Hometown Legend "Baseball's "Wonder Boy" Bucky Harris Book Release July 27th

The book chronicles Bucky Harris' transformation from an obscure breaker boy with dirt under his nails to the toast of our nation. as a baseball player, his 1947 world championship as manager of the Yankees and his role in the racial integration
 
July 26, 2011 - PRLog -- Pittston Sunday Dispatch Associate Editor Jack Smiles didn’t set out to write a trilogy of breaker boy-to-Baseball Hall of Fame books, but with the release last week of his biography of Hughestown’s Bucky Harris, he has accomplished just that.

The book chronicles Bucky’s transformation from an obscure breaker boy with dirt under his nails to the toast of our nation’s capital where the president of the United States was a guest at his wedding and includes his stint as a professional basketball player, his early days as a baseball player, his 1947 world championship as manager of the Yankees, and his role in the racial integration of both the Senators and the Boston Red Sox.

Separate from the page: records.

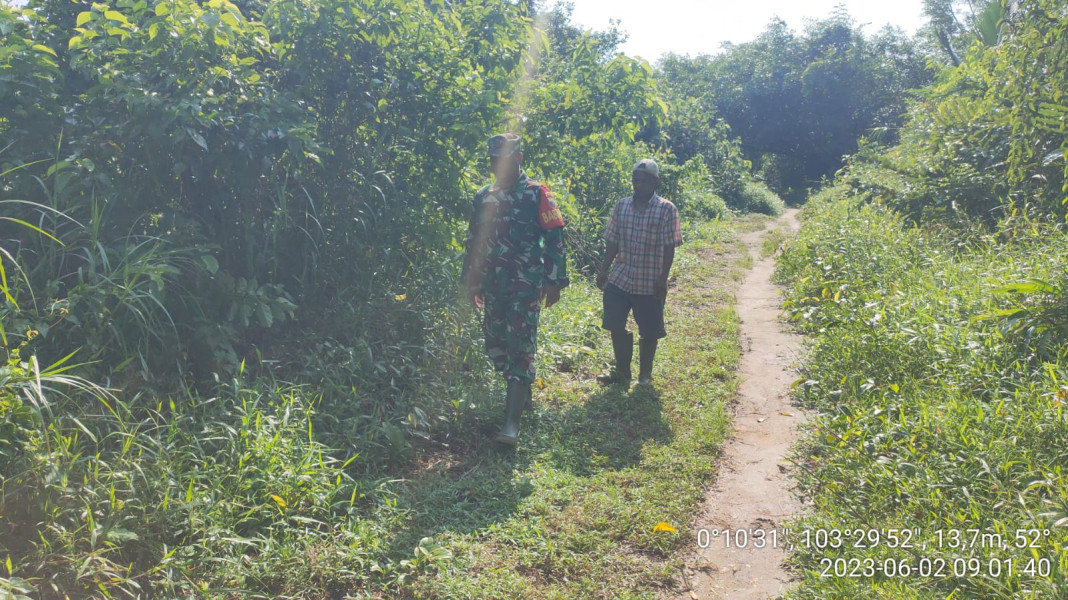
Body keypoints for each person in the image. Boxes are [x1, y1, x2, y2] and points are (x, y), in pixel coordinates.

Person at [461, 133, 569, 445]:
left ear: (519, 158)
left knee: (521, 348)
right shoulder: (484, 196)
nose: (499, 165)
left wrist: (554, 280)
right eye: (494, 160)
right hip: (494, 285)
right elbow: (474, 244)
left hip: (526, 284)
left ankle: (511, 425)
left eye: (505, 159)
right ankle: (522, 395)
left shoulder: (537, 193)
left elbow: (554, 238)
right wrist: (472, 281)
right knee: (497, 346)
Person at [596, 158, 682, 386]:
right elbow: (613, 241)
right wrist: (604, 269)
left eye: (645, 181)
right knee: (614, 322)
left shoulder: (666, 209)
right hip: (621, 276)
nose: (639, 185)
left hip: (649, 279)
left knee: (650, 329)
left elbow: (669, 247)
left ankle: (645, 375)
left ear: (656, 182)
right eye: (636, 180)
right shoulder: (622, 206)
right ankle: (623, 371)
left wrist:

The book “Bucky Harris, a Biography of Baseball’s Boy Wonder” is published by McFarland & Company. Smiles took more than two years writing and researching the book, which is 320 pages and contains 33 photos, appendix, notes, bibliography, and index.

On Wednesday, July 27, beginning at 6:30 p.m. the Hughestown Hose Company and Smiles are hosting a book release party, discussion and signing in the Hose Company banquet room.

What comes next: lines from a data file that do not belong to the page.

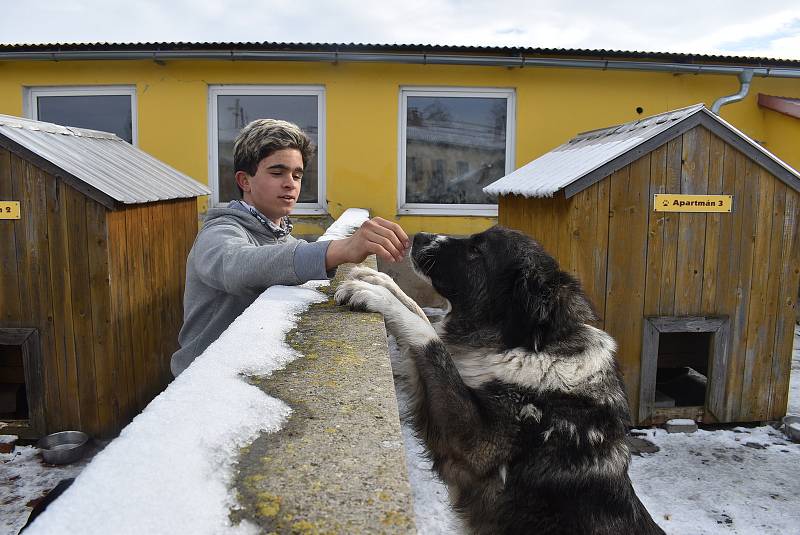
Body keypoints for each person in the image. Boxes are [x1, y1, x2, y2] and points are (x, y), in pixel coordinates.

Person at [170, 119, 409, 377]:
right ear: (244, 181)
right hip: (202, 384)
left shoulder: (283, 237)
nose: (290, 183)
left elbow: (289, 257)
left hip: (247, 374)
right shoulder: (218, 232)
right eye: (277, 172)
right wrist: (340, 249)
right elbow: (237, 266)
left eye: (297, 174)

The Hose Company agreed to host the event as Bucky was a member and played for the company’s basketball team. The book contains a photo of Bucky with the 1910 Hose Company basketball team.

While Harris is not technically a local native he was born in Port Jervis, New Jersey, in 1896 – his father moved the family here when Bucky was three and Bucky’s early life was all about the Center Street-Rock Street area of Hughestown. He grew up on Rock Street, hung out at Pete Smaltz’s Cigar Store on Center Street, worked at the no. 9 shaft, and played baseball for the St. Peter’s Lutheran Church Sunday School team.

He played with Hamtown and the Pittston Brothers on a field near the site of the Yaple Park field which is outside of the hose company’s backdoor. He also played near the site of the Pittston Area High School field which is named for him. And in the end he came back to Hughestown. He is buried in St. Peter’s Cemetery.

In the 1920 census Bucky was counted in Hughestown on Rock Street and listed as a weighmaster in a colliery.

Just four years later, at the age of 27, Bucky – aka “The Boy Wonder” – as the manager and second baseman of the Washington Senators led the team to its only World Series championship in an upset so stunning it was the inspiration for the Broadway play Damn Yankees.

McFarland – one of the leading publishers of serious works in pop culture (especially film), sports (especially baseball) and automotive history – also published Smiles’ previous biographies of Hall of Famers Pittston native Hughie Jennings and Plains native Ed Walsh.